To that end, the couple found a large enough wall to accommodate an 8-by-5-foot framed Jamali painting. It hangs in a large open area between the foyer and living room, the perfect gathering spot for entertaining. As people converse, the blond-haired woman with prominent eyes in the painting stares out at the guests.

Just beyond the open gathering space is the living room, which the couple agree is their favorite and one they enjoy every day.

"It's hard to say if it's the room itself, which I do love, or the view one has while relaxing on the sofa," said Rebecca Perlow. "Looking out over the harbor, which you feel connected to, is calming."

Indeed, the room offers tranquillity in every area of its transitional style. The eggshell white walls contrasted with the dark wood flooring provides a museum-like effect. Three vertical niches are situated on either side of the white marble and wood fireplace surround. It is this room where the couple displays large pieces such as ceramic vases, jars and bowls, along with photographs and wooden sculptures. The furniture is upholstered in neutral shades, the L-shaped sofa being the central piece.

"The room itself has clean lines, not very much to distract you," said Rebecca Perlow. "It's simple and uncluttered. I like to think there is a casual elegance one feels upon entering.
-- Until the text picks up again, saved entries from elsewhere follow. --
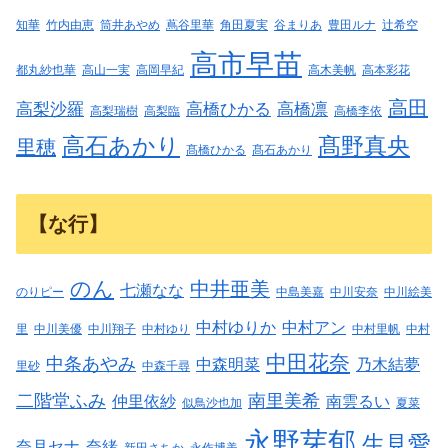
知華
竹内由恵
筒井あやめ
蔦谷里華
角田夏実
谷まりあ
豊田ルナ
辻希空
高市早苗
都丸紗也華
高山一実
高岡早紀
高木美帆
高本彩花
高田
高梨沙羅
高橋ひかる
高橋凛
高梨瑞樹
高梨臨
高橋李依
高石あかり
髙野真央
里穂
髙橋ひかる
髙石あかり
【な行】
のん
中井亜美
七瀬なな
のりピー
中島美嘉
中川安奈
中川絵美
中村ゆりか
中村アン
里
中川美優
中川翔子
中村ゆり
中村里帆
中村
中田花奈
中条あやみ
中森明菜
乃木結夢
里砂
中森千尋
二階堂ふみ
南里美希
仲里依紗
南雲るい
似鳥沙也加
夏菜
永野芽郁
生見愛
奈月セナ
奈緒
It is the first room you see from the foyer, and it creates a comfortable, inviting environment."

The outside environment is also visible through the large picture window and the glass door that opens to a covered veranda. As large as an extra room inside, the Perlows' enjoyment from the wicker furniture on this waterside area is immeasurable.

"I can look out and feel like I am in the water," said Gary Perlow. "Watching the boats and listening to the music from Pier Six [Pavilion] makes me feel like I am on vacation every day."

In contrast to the cool colors of the foyer, living room and dining room, the kitchen and adjoining sitting room feature light woods and bright walls. The kitchen includes light wood cabinets, glass tile backsplashes and stainless-steel appliances. The adjoining room features gold draperies, a gold microfiber sofa and a colorful, modern rendition of a Renoir-like painting of smartly dressed people enjoying themselves in a pub.

A traditionally decorated master bedroom is punctuated by a pair of watercolor paintings of fashionable ladies at the seaside by French artist Marc Clauzade.


From their unit, the Perlows are treated to views of the Inner Harbor, the cityscape and the formal gardens in the building's courtyard — what Rebecca Perlow calls "a triple play."

Almost as much as the view, which includes the soft neon glow of the Domino Sugars sign across the water, the couple enjoys their relaxed lifestyle, an irreplaceable perk at the end of a hectic day.

"Overall, this is an amazing place to live," said Gary Perlow. "The amenities, friendliness and personal attention from the entire staff, and the overall quality of life, cannot be beat."